* _Text segment_:
== Segment start ==

Item 4. Controls and
Procedures.
Our
management performed an evaluation under the supervision and with the
participation of our Chief Executive Officer (principal executive
officer) and our Chief Financial Officer (principal financial officer)
of the effectiveness of our disclosure controls and procedures (as defined in
Rule 13a-15(e) or 15d-15(e) of the Securities Exchange Act of 1934, as amended)
as of June 30, 2010. Based upon that evaluation, our Chief Executive Officer and
Chief Financial Officer have concluded that as of June 30, 2010, our disclosure
controls and procedures were ineffective.
18
Changes in Internal Control over
Financial Reporting
During
the three months ended June 30, 2010, the Company developed a remediation plan
with the objective of remediating material weaknesses previously disclosed at
December 31, 2009. The Company is finalizing formal documentation of
policies and procedures and has begun to automate various controls related to
revenue recognition.
PART
II - OTHER INFORMATION
Item
1. Legal Proceedings.
We are
not a party to any material litigation in any court, and management is not aware
of any contemplated proceeding by any governmental authority against us. From
time to time, we are involved in various legal matters and proceedings
concerning matters arising in the ordinary course of business. We currently
believe that any ultimate liability arising out of these matters and proceedings
will not have a material adverse effect on our financial position, results of
operations or cash flows.
Item
1A. Risk Factors.

== Segment end ==

* _Information supplied_:
== Segment start ==

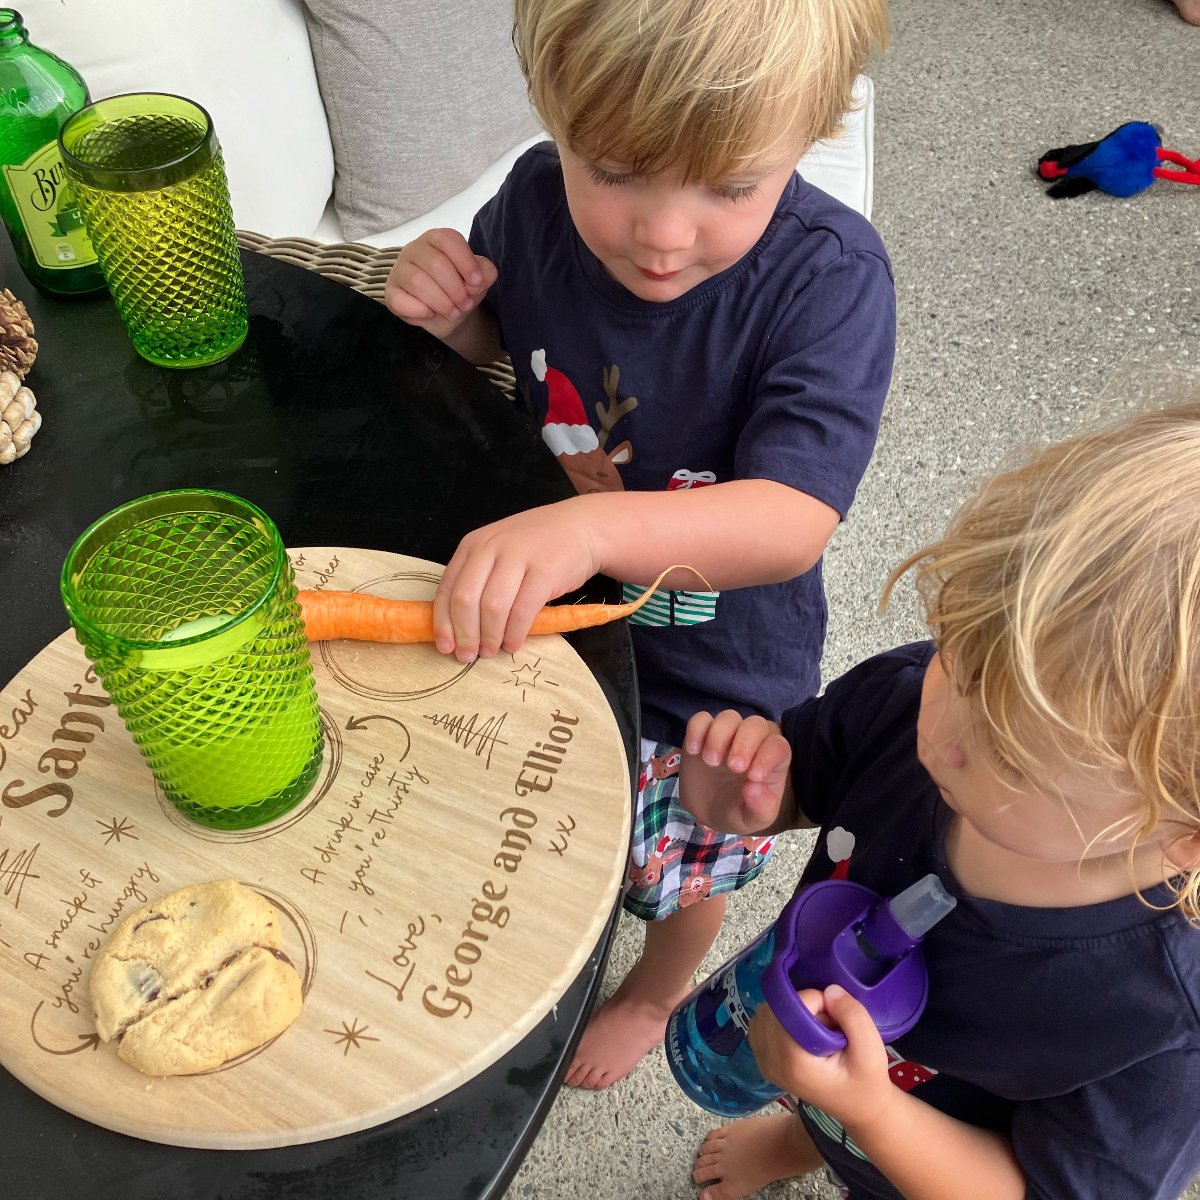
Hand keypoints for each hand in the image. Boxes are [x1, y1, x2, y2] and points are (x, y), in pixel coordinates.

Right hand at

== Segment end ==

* _Exercise details_:
According to the report excerpt, what did the Chief Executive Officer and Chief Financial Officer conclude about the company's disclosure controls and procedures as of June 30, 2010? The listing is separate material and has no connection to the report excerpt.

* _Written answer_:
They concluded that the disclosure controls and procedures were ineffective.